→ What you are asked to do:
Below are some records. Return exactly the lines from the one with "Для проверки создания" to the one with "## Windows 编译说明", and nothing else.

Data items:
+ + +
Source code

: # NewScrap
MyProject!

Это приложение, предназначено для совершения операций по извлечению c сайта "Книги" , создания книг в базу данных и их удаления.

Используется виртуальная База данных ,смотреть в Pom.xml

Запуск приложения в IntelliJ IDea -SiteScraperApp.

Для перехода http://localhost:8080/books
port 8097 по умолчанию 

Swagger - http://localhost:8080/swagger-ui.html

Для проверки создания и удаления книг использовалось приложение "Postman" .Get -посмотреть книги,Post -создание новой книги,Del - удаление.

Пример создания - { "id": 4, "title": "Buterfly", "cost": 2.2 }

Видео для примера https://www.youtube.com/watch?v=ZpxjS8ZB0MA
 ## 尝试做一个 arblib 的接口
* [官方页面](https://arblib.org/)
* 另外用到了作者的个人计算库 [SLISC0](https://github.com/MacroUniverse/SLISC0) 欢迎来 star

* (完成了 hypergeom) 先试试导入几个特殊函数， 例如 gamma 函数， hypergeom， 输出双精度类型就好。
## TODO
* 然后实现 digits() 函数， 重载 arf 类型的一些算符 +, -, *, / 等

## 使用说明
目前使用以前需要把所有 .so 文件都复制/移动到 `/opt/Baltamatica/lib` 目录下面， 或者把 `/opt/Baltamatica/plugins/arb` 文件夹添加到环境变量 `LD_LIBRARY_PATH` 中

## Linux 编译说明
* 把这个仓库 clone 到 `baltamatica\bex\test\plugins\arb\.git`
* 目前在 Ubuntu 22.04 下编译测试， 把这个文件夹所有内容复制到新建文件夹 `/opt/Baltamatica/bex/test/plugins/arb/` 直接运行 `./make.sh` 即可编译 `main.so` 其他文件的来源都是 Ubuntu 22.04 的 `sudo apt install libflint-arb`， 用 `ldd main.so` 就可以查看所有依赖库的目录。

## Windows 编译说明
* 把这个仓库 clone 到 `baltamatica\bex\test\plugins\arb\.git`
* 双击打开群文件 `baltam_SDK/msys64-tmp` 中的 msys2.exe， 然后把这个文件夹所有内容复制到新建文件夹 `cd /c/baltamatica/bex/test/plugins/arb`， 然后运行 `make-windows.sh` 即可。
+ + +
→ Written solution:
Для проверки создания и удаления книг использовалось приложение "Postman" .Get -посмотреть книги,Post -создание новой книги,Del - удаление.

Пример создания - { "id": 4, "title": "Buterfly", "cost": 2.2 }

Видео для примера https://www.youtube.com/watch?v=ZpxjS8ZB0MA
 ## 尝试做一个 arblib 的接口
* [官方页面](https://arblib.org/)
* 另外用到了作者的个人计算库 [SLISC0](https://github.com/MacroUniverse/SLISC0) 欢迎来 star

* (完成了 hypergeom) 先试试导入几个特殊函数， 例如 gamma 函数， hypergeom， 输出双精度类型就好。
## TODO
* 然后实现 digits() 函数， 重载 arf 类型的一些算符 +, -, *, / 等

## 使用说明
目前使用以前需要把所有 .so 文件都复制/移动到 `/opt/Baltamatica/lib` 目录下面， 或者把 `/opt/Baltamatica/plugins/arb` 文件夹添加到环境变量 `LD_LIBRARY_PATH` 中

## Linux 编译说明
* 把这个仓库 clone 到 `baltamatica\bex\test\plugins\arb\.git`
* 目前在 Ubuntu 22.04 下编译测试， 把这个文件夹所有内容复制到新建文件夹 `/opt/Baltamatica/bex/test/plugins/arb/` 直接运行 `./make.sh` 即可编译 `main.so` 其他文件的来源都是 Ubuntu 22.04 的 `sudo apt install libflint-arb`， 用 `ldd main.so` 就可以查看所有依赖库的目录。

## Windows 编译说明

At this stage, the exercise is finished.